Available data START

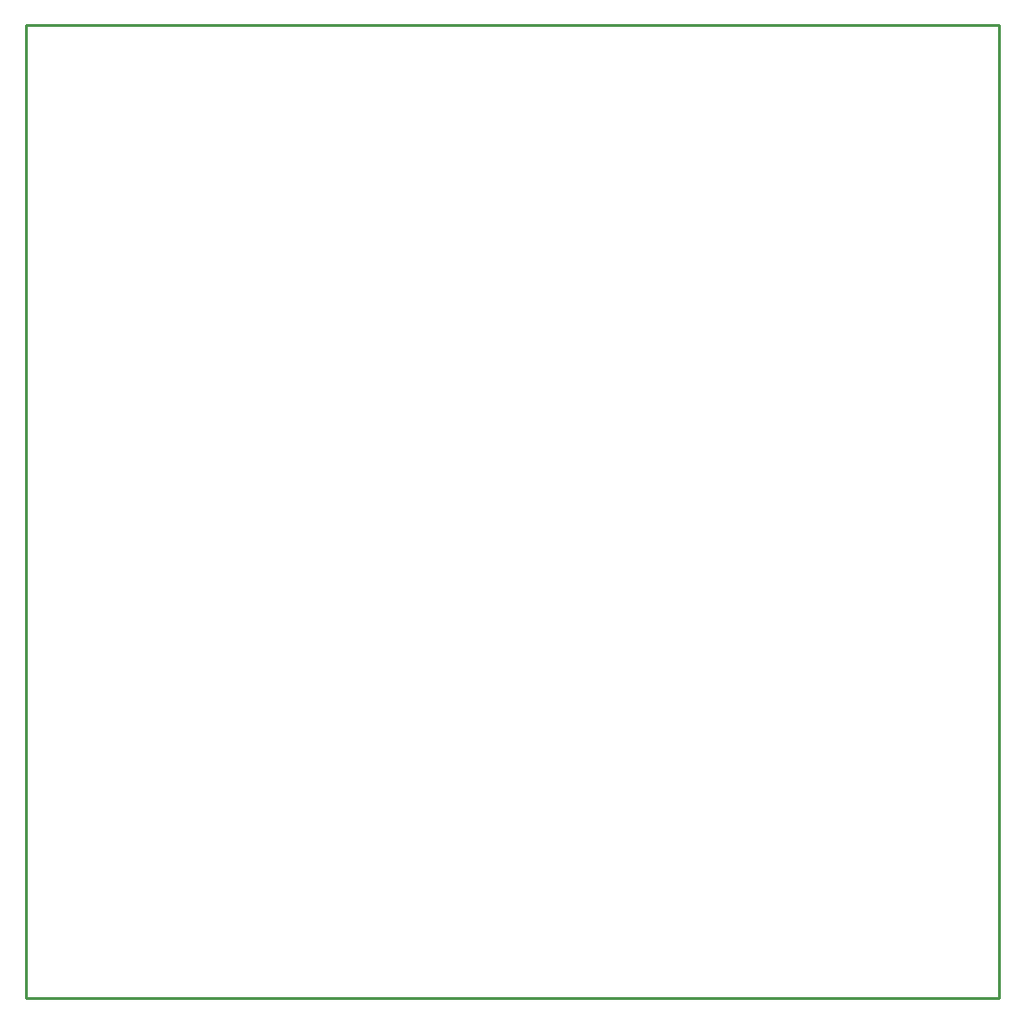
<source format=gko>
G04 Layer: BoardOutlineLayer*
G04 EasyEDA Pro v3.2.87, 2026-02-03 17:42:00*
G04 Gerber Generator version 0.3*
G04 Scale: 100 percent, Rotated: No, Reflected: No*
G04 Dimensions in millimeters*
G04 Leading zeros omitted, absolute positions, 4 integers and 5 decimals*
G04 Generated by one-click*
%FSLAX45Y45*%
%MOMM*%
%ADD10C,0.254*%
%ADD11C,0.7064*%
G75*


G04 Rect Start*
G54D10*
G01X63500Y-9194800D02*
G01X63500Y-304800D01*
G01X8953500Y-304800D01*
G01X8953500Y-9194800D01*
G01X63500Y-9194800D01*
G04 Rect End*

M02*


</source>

Available data END
Available data START

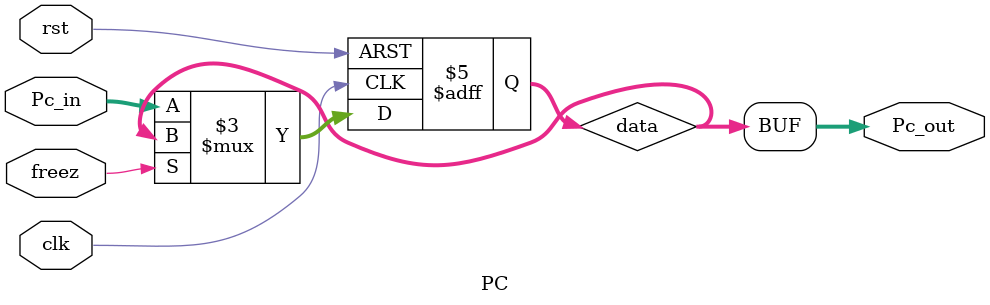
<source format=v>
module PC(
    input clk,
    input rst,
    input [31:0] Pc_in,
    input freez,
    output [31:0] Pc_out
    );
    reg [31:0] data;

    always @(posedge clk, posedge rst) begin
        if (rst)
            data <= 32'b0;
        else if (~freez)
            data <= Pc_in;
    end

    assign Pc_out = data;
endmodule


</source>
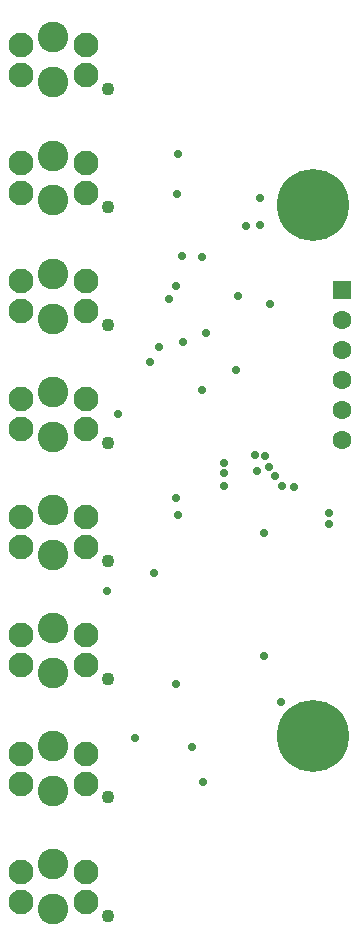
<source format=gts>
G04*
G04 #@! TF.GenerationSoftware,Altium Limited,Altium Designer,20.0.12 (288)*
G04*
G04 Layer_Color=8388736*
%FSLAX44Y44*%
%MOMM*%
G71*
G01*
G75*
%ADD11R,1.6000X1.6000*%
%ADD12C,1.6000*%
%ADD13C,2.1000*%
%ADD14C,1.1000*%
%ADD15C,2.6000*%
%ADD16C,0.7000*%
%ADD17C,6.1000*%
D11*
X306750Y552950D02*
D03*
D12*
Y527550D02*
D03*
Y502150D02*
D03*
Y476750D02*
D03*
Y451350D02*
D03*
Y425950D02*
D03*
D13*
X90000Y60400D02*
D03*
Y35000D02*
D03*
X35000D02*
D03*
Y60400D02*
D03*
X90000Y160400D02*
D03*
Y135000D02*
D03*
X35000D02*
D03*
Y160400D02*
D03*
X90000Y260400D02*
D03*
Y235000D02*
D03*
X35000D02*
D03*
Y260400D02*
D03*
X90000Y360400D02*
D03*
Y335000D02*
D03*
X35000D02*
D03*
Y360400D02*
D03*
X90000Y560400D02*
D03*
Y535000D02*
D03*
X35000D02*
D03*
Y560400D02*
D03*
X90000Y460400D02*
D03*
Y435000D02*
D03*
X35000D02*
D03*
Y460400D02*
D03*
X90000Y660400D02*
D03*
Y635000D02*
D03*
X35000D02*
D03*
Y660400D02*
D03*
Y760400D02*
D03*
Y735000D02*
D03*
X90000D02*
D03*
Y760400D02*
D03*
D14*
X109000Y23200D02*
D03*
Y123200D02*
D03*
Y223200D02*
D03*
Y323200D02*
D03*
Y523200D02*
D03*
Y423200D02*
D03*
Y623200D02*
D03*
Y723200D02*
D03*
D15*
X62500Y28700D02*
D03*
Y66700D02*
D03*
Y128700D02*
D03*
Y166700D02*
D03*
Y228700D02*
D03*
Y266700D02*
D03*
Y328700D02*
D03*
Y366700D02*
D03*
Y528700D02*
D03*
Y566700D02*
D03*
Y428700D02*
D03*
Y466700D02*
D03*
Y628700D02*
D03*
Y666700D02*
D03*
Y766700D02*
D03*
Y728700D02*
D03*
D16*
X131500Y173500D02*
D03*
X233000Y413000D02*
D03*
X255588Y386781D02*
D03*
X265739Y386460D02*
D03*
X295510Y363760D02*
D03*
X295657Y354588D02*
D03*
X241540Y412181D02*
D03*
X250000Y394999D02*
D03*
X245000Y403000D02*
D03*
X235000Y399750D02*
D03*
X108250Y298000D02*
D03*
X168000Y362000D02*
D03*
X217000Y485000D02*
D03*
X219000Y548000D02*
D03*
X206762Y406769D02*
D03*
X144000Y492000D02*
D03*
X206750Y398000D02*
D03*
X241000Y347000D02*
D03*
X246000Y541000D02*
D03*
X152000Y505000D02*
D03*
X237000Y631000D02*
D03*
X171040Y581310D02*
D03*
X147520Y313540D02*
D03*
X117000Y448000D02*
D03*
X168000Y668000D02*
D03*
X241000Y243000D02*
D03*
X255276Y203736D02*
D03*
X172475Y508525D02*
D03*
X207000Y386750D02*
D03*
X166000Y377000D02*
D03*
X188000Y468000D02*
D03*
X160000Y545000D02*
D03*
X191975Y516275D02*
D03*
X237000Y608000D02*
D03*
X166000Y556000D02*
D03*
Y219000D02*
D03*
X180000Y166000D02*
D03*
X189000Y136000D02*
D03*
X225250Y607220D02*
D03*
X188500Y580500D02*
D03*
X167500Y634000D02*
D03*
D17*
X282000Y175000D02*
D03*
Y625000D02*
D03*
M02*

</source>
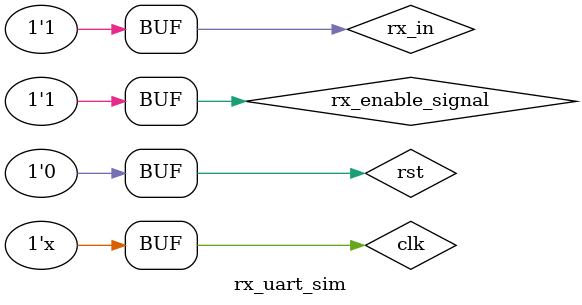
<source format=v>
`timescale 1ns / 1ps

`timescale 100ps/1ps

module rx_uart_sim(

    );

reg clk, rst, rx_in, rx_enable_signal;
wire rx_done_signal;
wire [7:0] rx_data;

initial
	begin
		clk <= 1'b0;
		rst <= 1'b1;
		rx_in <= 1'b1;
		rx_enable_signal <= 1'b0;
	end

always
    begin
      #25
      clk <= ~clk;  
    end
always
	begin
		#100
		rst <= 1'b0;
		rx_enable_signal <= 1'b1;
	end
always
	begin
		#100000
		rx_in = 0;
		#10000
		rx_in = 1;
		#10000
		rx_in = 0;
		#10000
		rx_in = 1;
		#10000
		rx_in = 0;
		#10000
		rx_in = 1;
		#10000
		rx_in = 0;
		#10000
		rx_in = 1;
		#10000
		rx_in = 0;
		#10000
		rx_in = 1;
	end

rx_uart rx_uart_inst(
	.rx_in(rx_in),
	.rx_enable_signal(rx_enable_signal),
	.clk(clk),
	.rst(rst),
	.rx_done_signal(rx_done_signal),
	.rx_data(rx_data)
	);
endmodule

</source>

Available data END

> [Task to complete]: A complete answer reproduces every line of the records in which the word "timescale" occurs.

> [Response]:
`timescale 1ns / 1ps
`timescale 100ps/1ps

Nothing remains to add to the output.